CONCLUSIONS: These findings support the use of PEMF stimulation as an adjuvant to strengthen the antiproliferative effect of doxorubicin on breast cancer cells.
摘要:
目的:脉冲电磁场(PEMF)刺激可增强几种抗癌药物的疗效。阿霉素是一种用于治疗各种类型癌症的抗癌药物,包括乳腺癌.然而,PEMF刺激对多柔比星疗效的影响及其潜在机制尚不清楚.因此,本研究旨在探讨PEMF刺激对阿霉素在人乳腺癌MDA-MB-231细胞中抗癌活性的影响。
方法:将MDA-MB-231细胞接种并孵育48小时。用阿霉素处理细胞,顺铂,5-氟尿嘧啶,或紫杉醇48小时。随后,每天三次(每次间隔4小时)用60分钟的PEMF疗程刺激细胞,持续24或48小时。通过锥虫蓝染料排除试验评估细胞活力,并通过流式细胞术分析细胞周期分析。通过蛋白质印迹分析和共聚焦显微镜证实了G2晚期停滞的分子机制。
结果:用多柔比星和PEMF的组合处理的MDA-MB-231细胞具有显著低于单独用多柔比星处理的细胞的活力。PEMF刺激通过增强髓鞘转录因子1(MYT1)表达来抑制细胞周期蛋白依赖性激酶1(CDK1)活性,从而在G2后期增加阿霉素诱导的细胞周期停滞,细胞分裂周期25C(CDC25C)磷酸化,和分层(14-3-3σ)表达式。PEMF还通过抑制DNA拓扑异构酶IIα(TOP2A)来增加阿霉素诱导的DNA损伤。

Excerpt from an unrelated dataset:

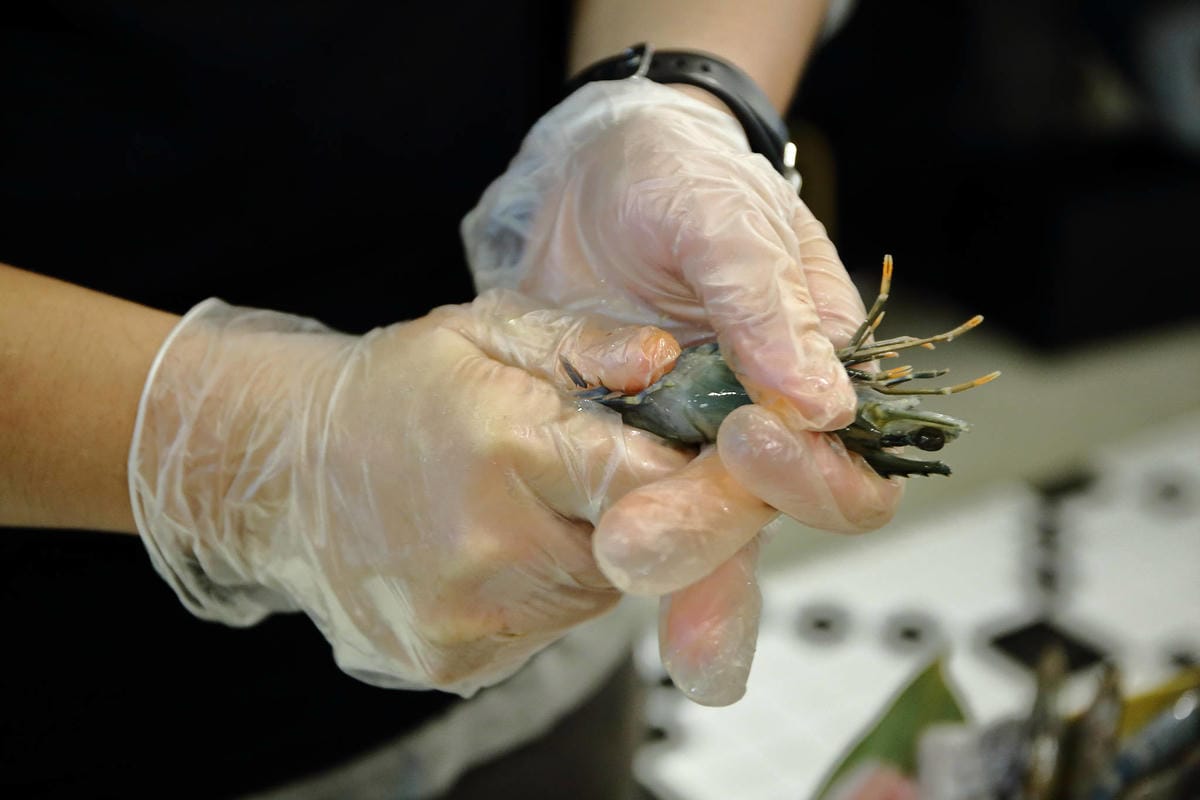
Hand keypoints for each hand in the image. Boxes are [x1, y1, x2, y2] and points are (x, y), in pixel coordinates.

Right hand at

结论:这些发现支持使用PEMF刺激作为佐剂来增强多柔比星对乳腺癌细胞的抗增殖作用。
方法:将MDA-MB-231细胞接种并孵育48小时。用阿霉素处理细胞,顺铂,5-氟尿嘧啶,或紫杉醇48小时。随后,每天三次(每次间隔4小时)用60分钟的PEMF疗程刺激细胞,持续24或48小时。通过锥虫蓝染料排除试验评估细胞活力,并通过流式细胞术分析细胞周期分析。通过蛋白质印迹分析和共聚焦显微镜证实了G2晚期停滞的分子机制。
结果:用多柔比星和PEMF的组合处理的MDA-MB-231细胞具有显著低于单独用多柔比星处理的细胞的活力。PEMF刺激通过增强髓鞘转录因子1(MYT1)表达来抑制细胞周期蛋白依赖性激酶1(CDK1)活性,从而在G2后期增加阿霉素诱导的细胞周期停滞,细胞分裂周期25C(CDC25C)磷酸化,和分层(14-3-3σ)表达式。PEMF还通过抑制DNA拓扑异构酶IIα(TOP2A)来增加阿霉素诱导的DNA损伤。
结论:这些发现支持使用PEMF刺激作为佐剂来增强多柔比星对乳腺癌细胞的抗增殖作用。